La réaction de l'exécutif français au lieu de décourager les «gilets jaunes» a renforcé leur détermination de s'organiser dans un mouvement national horizontal et de se porter présents de manière retentissante sur la scène politique centrale, tout en renforçant les lien avec leurs terrains de départ, où il ont organisé des blocages et d'autres actions de contestation.
Nous sommes ainsi arrivés à un enchaînement de manifestations dans les grandes villes, samedi après samedi, les 17 et 24 novembre et 1er décembre, surnommés «actes» du mouvement.
Montée en puissance de la détermination mais surtout élargissement des revendications. Alors que la revendication initiale était la réduction des prix des carburants, le 29 novembre, un comité de «gilets jaunes» a publié une liste de 40 revendications qui, au-delà des mesures fiscales et économiques déjà mentionnées, contenait l'augmentation du SMIC à 1300 euros nets, la fixation d'un salaire maximum, la retraite à 60 ans, la suppression de la retenue de l'impôt à la source , et enfin un moratoire sur le paiement des intérêts de la dette publique.

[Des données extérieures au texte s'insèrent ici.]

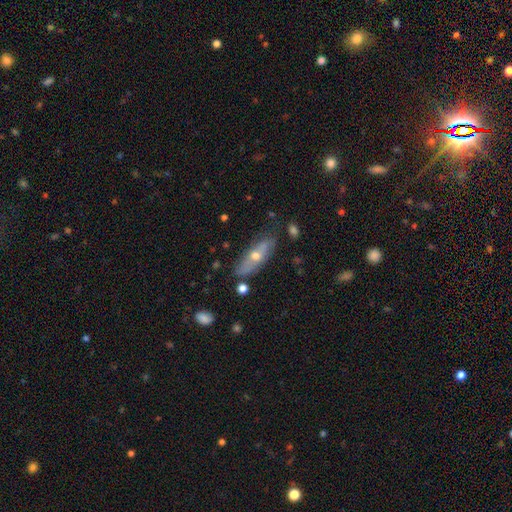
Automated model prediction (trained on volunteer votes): smooth_or_featured: featured or disk (p=0.51) [alt: smooth p=0.41]
disk_edge_on: no (p=0.52) [alt: yes p=0.48]
merging: none (p=0.72) [alt: minor disturbance p=0.19]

Mais depuis maintenant quelques jours, le slogan dominant dans les manifestations est la démission du président Macron.
Les «gilets jaunes» n'ont pas souhaité jusqu'à présent, mettre en place des représentations ou une quelconque structure organisationnelle. Lorsqu'ils s'expriment c'est toujours à titre personnel et déclarent à chaque occasion leur prise de distance par rapport aux institutions officielles, aux partis politiques, aux syndicats, etc.
C'est une attitude compréhensible dans la mesure où la structure centralisée et autoritaire de la 5ème République, associée aux politiques antisociales, et aux pratiques élitistes et technocratiques du néolibéralisme, créent dans l'imaginaire populaire l'indifférence voire l'aversion pour les institutions étatiques.

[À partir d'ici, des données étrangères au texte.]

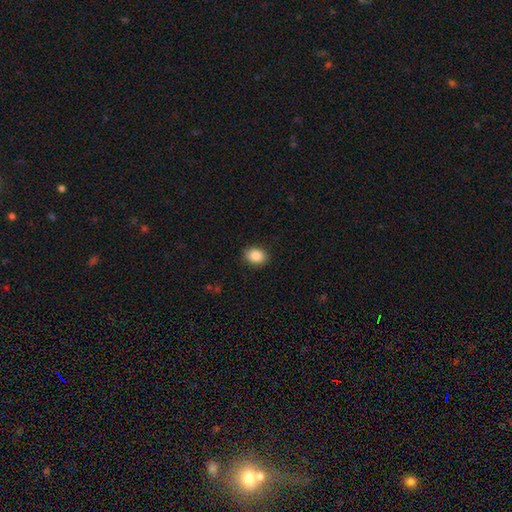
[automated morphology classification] Smooth or featured?
  - smooth: 87% *
  - star or artifact: 8%
  - featured or disk: 5%
How rounded?
  - in between: 62% *
  - round: 37%
  - cigar-shaped: 1%
Merging?
  - none: 90% *
  - minor disturbance: 8%
  - major disturbance: 2%
  - merger: 1%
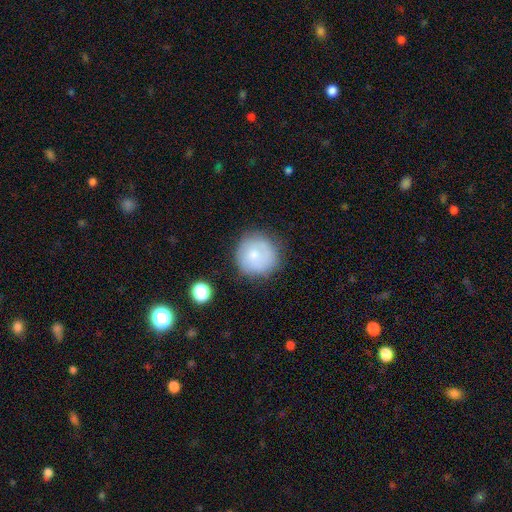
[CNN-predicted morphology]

Le mouvement des «gilets jaunes» concerne des personnes socialement diverses en termes de revenus et de relations de travail, souvent résidentes des régions provinciales et périurbaines. Ils appartiennent à la partie de la société qui se situe à la «périphérie interne» du capitalisme français, dont la croissance actuelle s'appuie sur les branches d'activité à grande valeur ajoutée, le secteur mondialisé des services, l'exploitation de ressources hors du territoire national et l'expansion des métropoles, lieux d'hébergement et de coordination de ces activités. En dehors de ces «locomotives» du capitalisme français d'aujourd'hui, les secteurs de la société qui évoluent à leur périphérie, forment une majorité sociale dont fait partie la classe ouvrière de France. Ils sont, dans leur ensemble, repoussées à la marge du système politique, serviteur dévoué du capitalisme mondial néolibéral, avec Macron assigné à la place de pivot.
La Droite, la Gauche et le gilet
Ce n'est pas un paradoxe que les dirigeants politiques de la Droite traditionnelle et extrême, ont tenté de s'infiltrer dans le mouvement des «gilets jaunes» pour en tirer profit. Les secteurs de la société mobilisés dans le mouvement sont considérés par les Droites comme espace privilégié pour puiser leur clientèle électorale.

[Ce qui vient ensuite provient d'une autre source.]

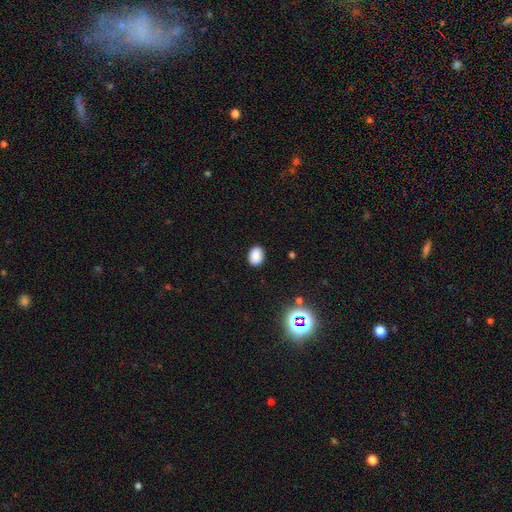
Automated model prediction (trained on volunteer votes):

Du côté de la Gauche politique et sociale, la réaction initiale a été l’ambivalence et le scepticisme. Le 30 octobre, la direction de la CGT déclarait qu'elle ne marcherait jamais aux côtés d'un mouvement qui porte en son sein des éléments «d'extrême droite».
Pendant les deux premières semaines des mobilisations des «gilets jaunes», la France Insoumise et le PCF étaient occupés par leurs d'agendas militants programmés et d'importantes procédures internes. Dans le cadre de la Gauche plus large, la crainte du «populisme» et le parallélisme avec certains phénomènes en Italie, en Europe Centrale et aux États-Unis ont été mis en avant par une partie des militants lors des discussions qui avaient lieu.
Cependant, quasiment tous les partis et organisations de Gauche se sont positionnés publiquement et clairement aux côtés des «gilets jaunes» à partir de «l'acte II», alors que l'influence de l'Extrême Droite diminuait grâce au caractère masif, à la nature populaire du mouvement et à la clarification de ses revendications sociales.
Le 29 novembre, le NPA commentait: «La présence de l’ultra-droite dans les affrontements à Paris, le pédigrée de certains porte-paroles et la confusion dans certaines revendications et certains mots d’ordre montrent que l’extrême droite continue d’essayer d’être à l’offensive. Pourtant, le mouvement, populaire dans sa composition et légitime dans ses revendications, ne doit pas être réduit à cela. Et dans plusieurs endroits, des forces de gauche sociale et politique, des cortèges de salarié-e-s, ont su converger avec les gilets jaunes»
Le mouvement français des «gilets jaunes» a déjà fait des émules en Allemagne, en Belgique et aux Pays-Bas.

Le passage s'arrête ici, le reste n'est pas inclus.